At the end of the 2014 season, Morgan converted 16 out of 21 field goal attempts (76%) and kicked 67–68 (98%) PATs. Morgan set a school record for most PATs made in a season (67). Morgan kicked a season-long 53-yard field goal against Charleston Southern. Morgan led the SEC in scoring with 115 points. Morgan set the SEC record with 20 consecutive field goals.

In 2015, Morgan scored all nine points for Georgia in a win against Missouri, including the game-winning, 34-yard kick with 1:44 remaining.

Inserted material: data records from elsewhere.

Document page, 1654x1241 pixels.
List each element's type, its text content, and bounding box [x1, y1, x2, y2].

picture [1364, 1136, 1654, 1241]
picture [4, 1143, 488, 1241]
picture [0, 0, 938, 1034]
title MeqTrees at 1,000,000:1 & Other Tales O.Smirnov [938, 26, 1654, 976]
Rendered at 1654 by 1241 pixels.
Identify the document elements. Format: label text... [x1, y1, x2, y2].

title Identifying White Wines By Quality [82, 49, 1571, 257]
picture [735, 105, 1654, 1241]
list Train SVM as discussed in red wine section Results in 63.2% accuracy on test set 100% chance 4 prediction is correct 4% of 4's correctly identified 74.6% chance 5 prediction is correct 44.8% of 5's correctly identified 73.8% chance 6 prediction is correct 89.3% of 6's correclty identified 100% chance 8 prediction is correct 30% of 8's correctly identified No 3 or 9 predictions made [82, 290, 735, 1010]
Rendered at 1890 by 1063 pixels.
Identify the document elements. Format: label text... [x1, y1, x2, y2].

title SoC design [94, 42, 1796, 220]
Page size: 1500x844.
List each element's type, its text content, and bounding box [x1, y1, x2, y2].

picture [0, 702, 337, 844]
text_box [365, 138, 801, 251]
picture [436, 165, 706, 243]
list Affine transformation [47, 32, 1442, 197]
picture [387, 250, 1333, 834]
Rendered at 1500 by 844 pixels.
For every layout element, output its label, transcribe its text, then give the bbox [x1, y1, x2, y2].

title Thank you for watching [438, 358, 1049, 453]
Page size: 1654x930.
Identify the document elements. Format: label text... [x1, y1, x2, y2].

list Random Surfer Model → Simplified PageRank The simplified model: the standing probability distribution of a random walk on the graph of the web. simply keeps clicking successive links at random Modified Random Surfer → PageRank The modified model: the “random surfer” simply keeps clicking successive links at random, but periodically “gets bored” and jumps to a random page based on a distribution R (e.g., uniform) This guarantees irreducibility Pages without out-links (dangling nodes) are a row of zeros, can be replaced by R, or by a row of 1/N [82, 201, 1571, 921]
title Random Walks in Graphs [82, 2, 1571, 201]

At the end of the 2015 season, Morgan completed 18 out of 25 (72%) field goal attempts and connected on all 38 PATs.

== Professional career ==
On May 2, 2016, after going undrafted in the 2016 NFL draft, Morgan signed with the Buffalo Bills. He was released on August 1, 2016. He was re-signed to the Bills' practice squad on October 11, 2016. He was released by the Bills on November 2, 2016.